→ Task description: From first line to last, give the records again word for word and omit the pictures.

→ Dataset content:

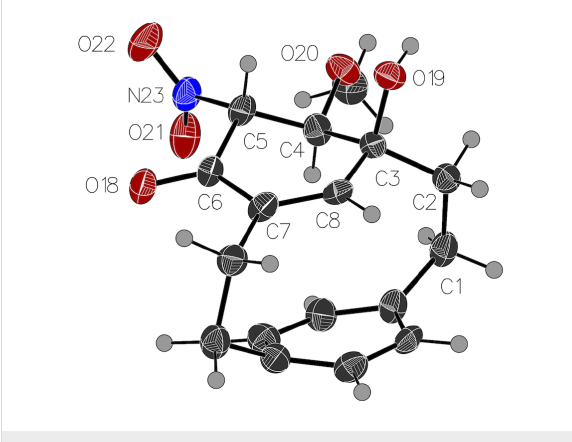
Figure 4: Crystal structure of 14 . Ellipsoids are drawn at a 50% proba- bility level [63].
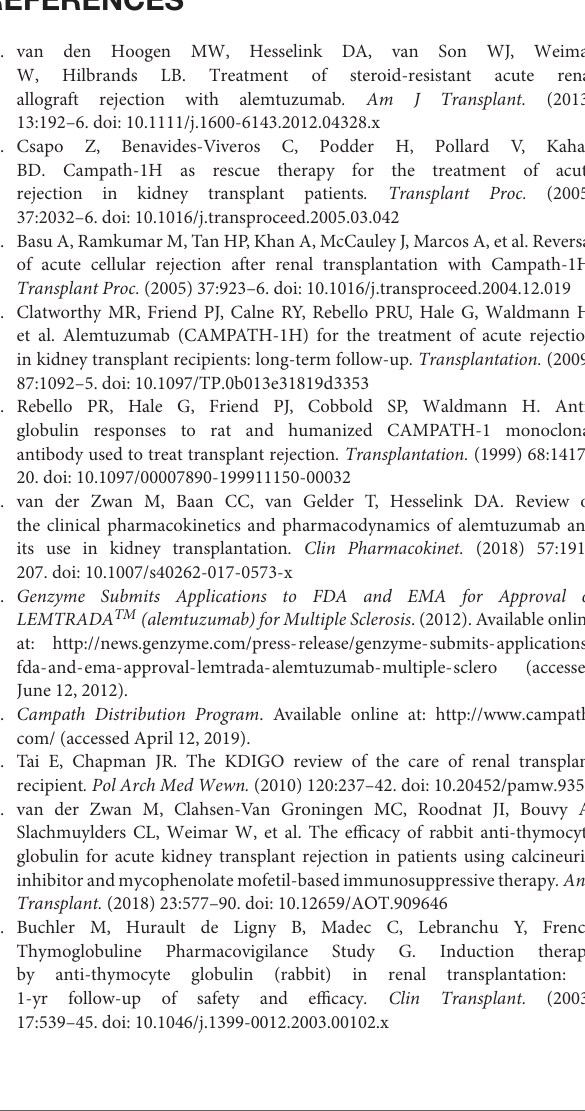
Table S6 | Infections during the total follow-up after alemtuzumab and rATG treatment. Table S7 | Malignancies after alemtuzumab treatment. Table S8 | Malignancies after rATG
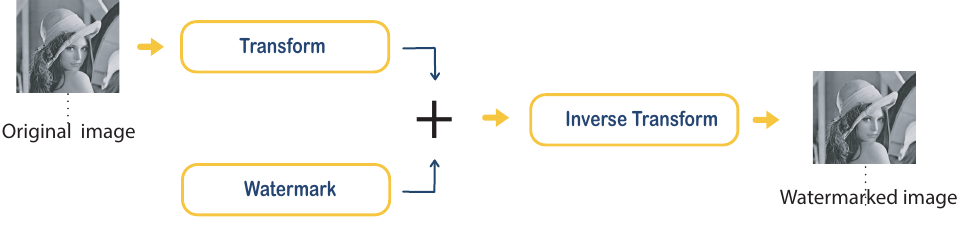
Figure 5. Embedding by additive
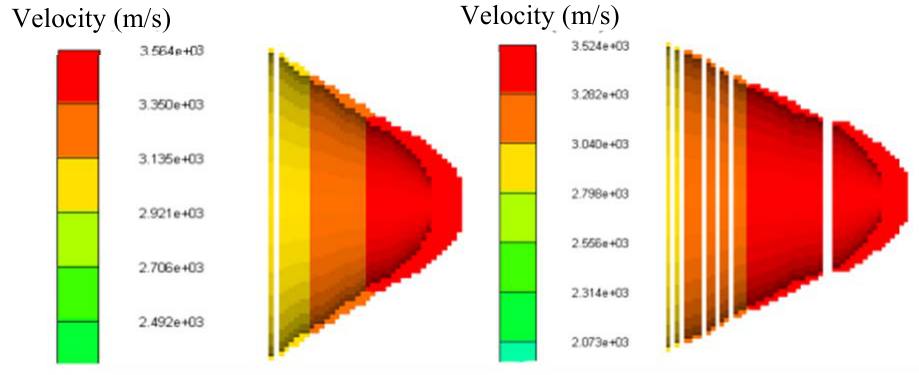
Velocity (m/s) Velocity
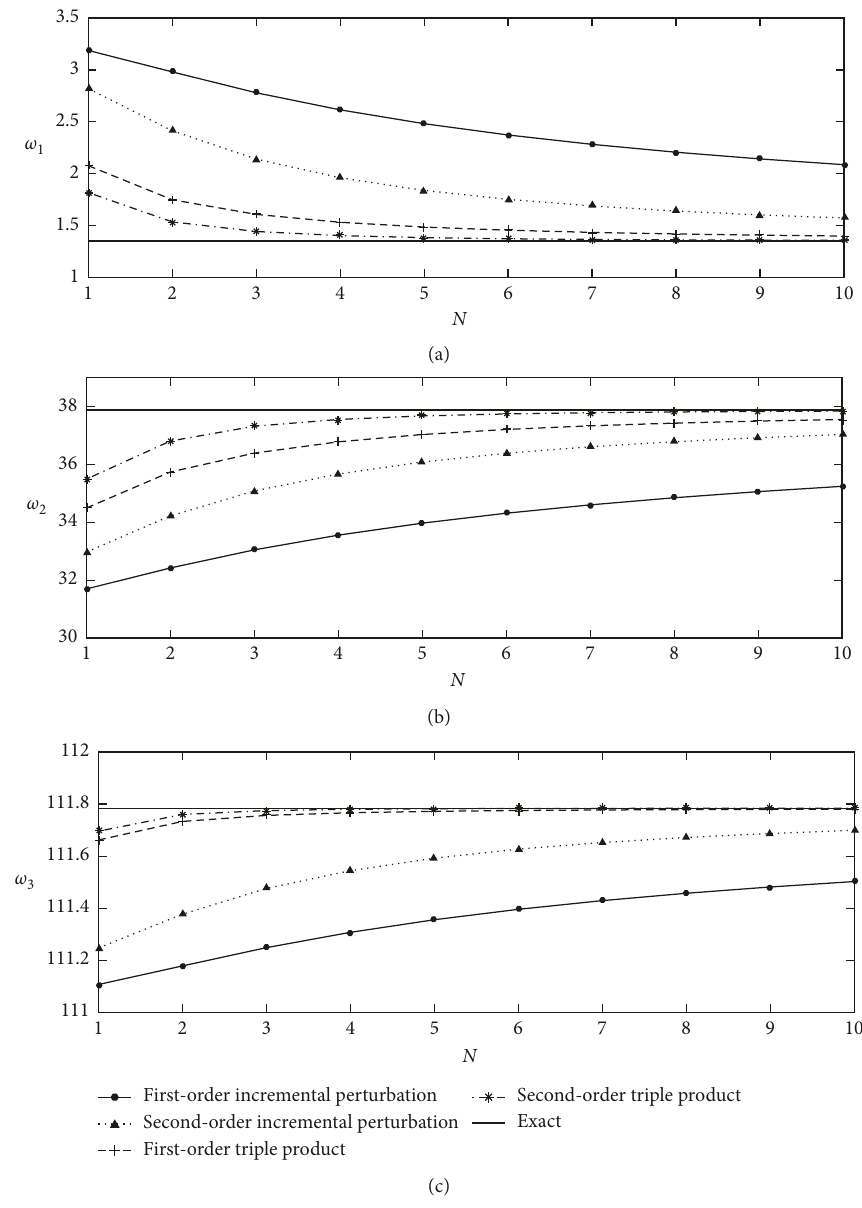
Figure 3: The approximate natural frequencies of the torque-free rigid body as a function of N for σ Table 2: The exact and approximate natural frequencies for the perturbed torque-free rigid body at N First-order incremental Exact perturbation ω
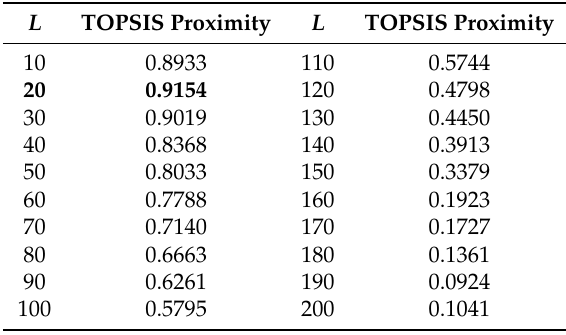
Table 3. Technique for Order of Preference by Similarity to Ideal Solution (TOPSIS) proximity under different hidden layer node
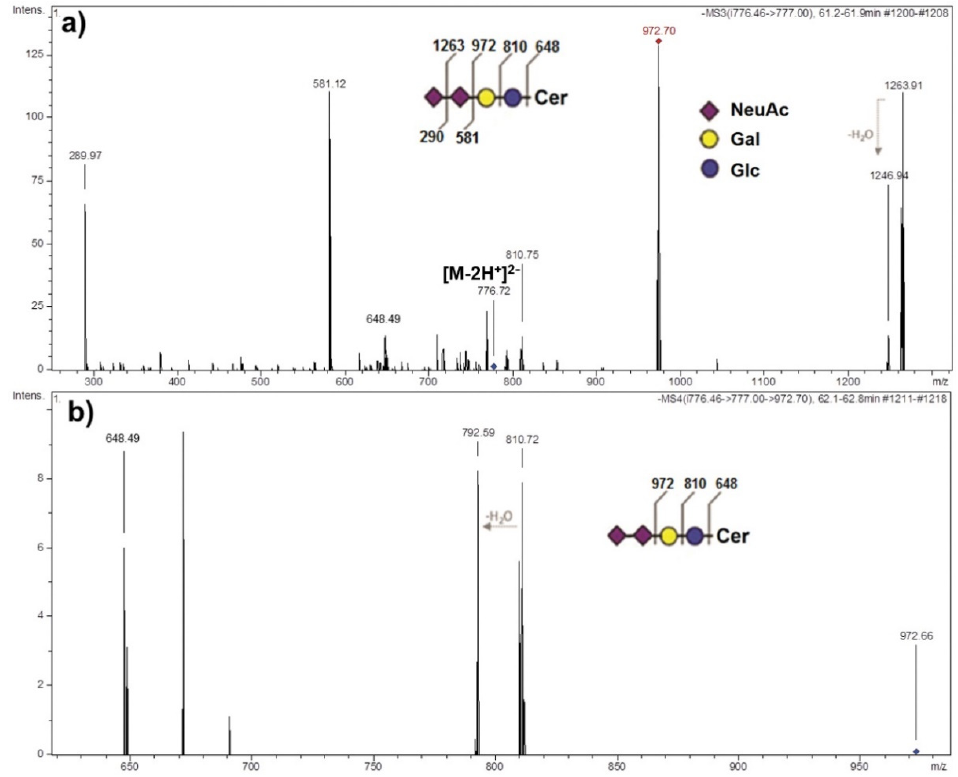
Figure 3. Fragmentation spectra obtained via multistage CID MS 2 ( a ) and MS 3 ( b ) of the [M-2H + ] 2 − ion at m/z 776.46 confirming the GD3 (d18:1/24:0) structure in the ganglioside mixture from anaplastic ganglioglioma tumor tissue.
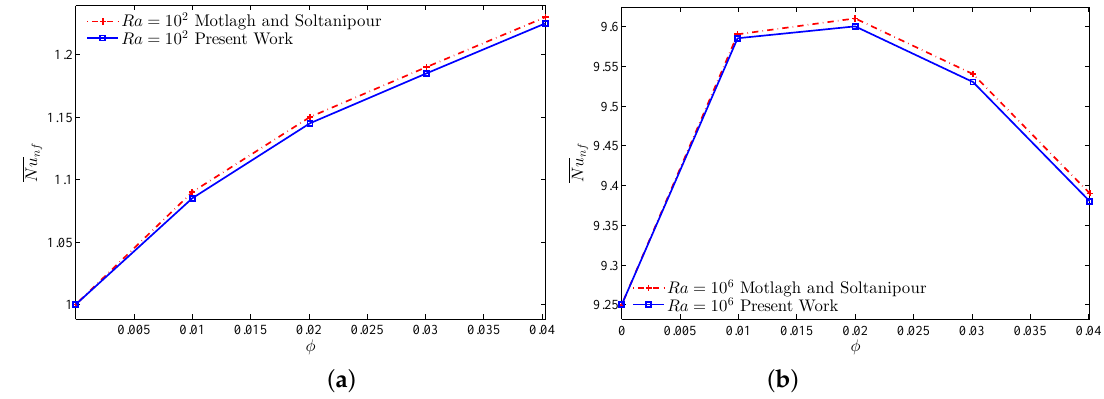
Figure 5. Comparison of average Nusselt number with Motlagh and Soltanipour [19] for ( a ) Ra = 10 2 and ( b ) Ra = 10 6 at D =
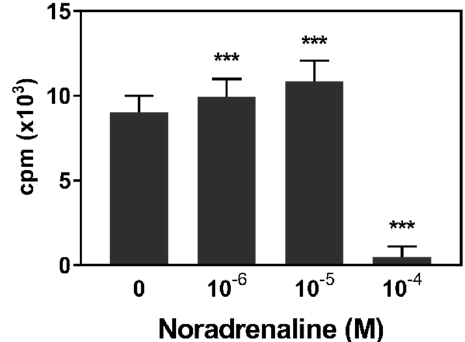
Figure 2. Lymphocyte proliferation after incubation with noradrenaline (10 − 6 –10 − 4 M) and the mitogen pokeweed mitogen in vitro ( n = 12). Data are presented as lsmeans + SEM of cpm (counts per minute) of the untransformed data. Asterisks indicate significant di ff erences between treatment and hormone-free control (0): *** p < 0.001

→ Answer to the problem:
Figure 4: Crystal structure of 14 . Ellipsoids are drawn at a 50% proba- bility level [63].
Table S6 | Infections during the total follow-up after alemtuzumab and rATG treatment. Table S7 | Malignancies after alemtuzumab treatment. Table S8 | Malignancies after rATG
Figure 5. Embedding by additive
Velocity (m/s) Velocity
Figure 3: The approximate natural frequencies of the torque-free rigid body as a function of N for σ Table 2: The exact and approximate natural frequencies for the perturbed torque-free rigid body at N First-order incremental Exact perturbation ω
Table 3. Technique for Order of Preference by Similarity to Ideal Solution (TOPSIS) proximity under different hidden layer node
Figure 3. Fragmentation spectra obtained via multistage CID MS 2 ( a ) and MS 3 ( b ) of the [M-2H + ] 2 − ion at m/z 776.46 confirming the GD3 (d18:1/24:0) structure in the ganglioside mixture from anaplastic ganglioglioma tumor tissue.
Figure 5. Comparison of average Nusselt number with Motlagh and Soltanipour [19] for ( a ) Ra = 10 2 and ( b ) Ra = 10 6 at D =
Figure 2. Lymphocyte proliferation after incubation with noradrenaline (10 − 6 –10 − 4 M) and the mitogen pokeweed mitogen in vitro ( n = 12). Data are presented as lsmeans + SEM of cpm (counts per minute) of the untransformed data. Asterisks indicate significant di ff erences between treatment and hormone-free control (0): *** p < 0.001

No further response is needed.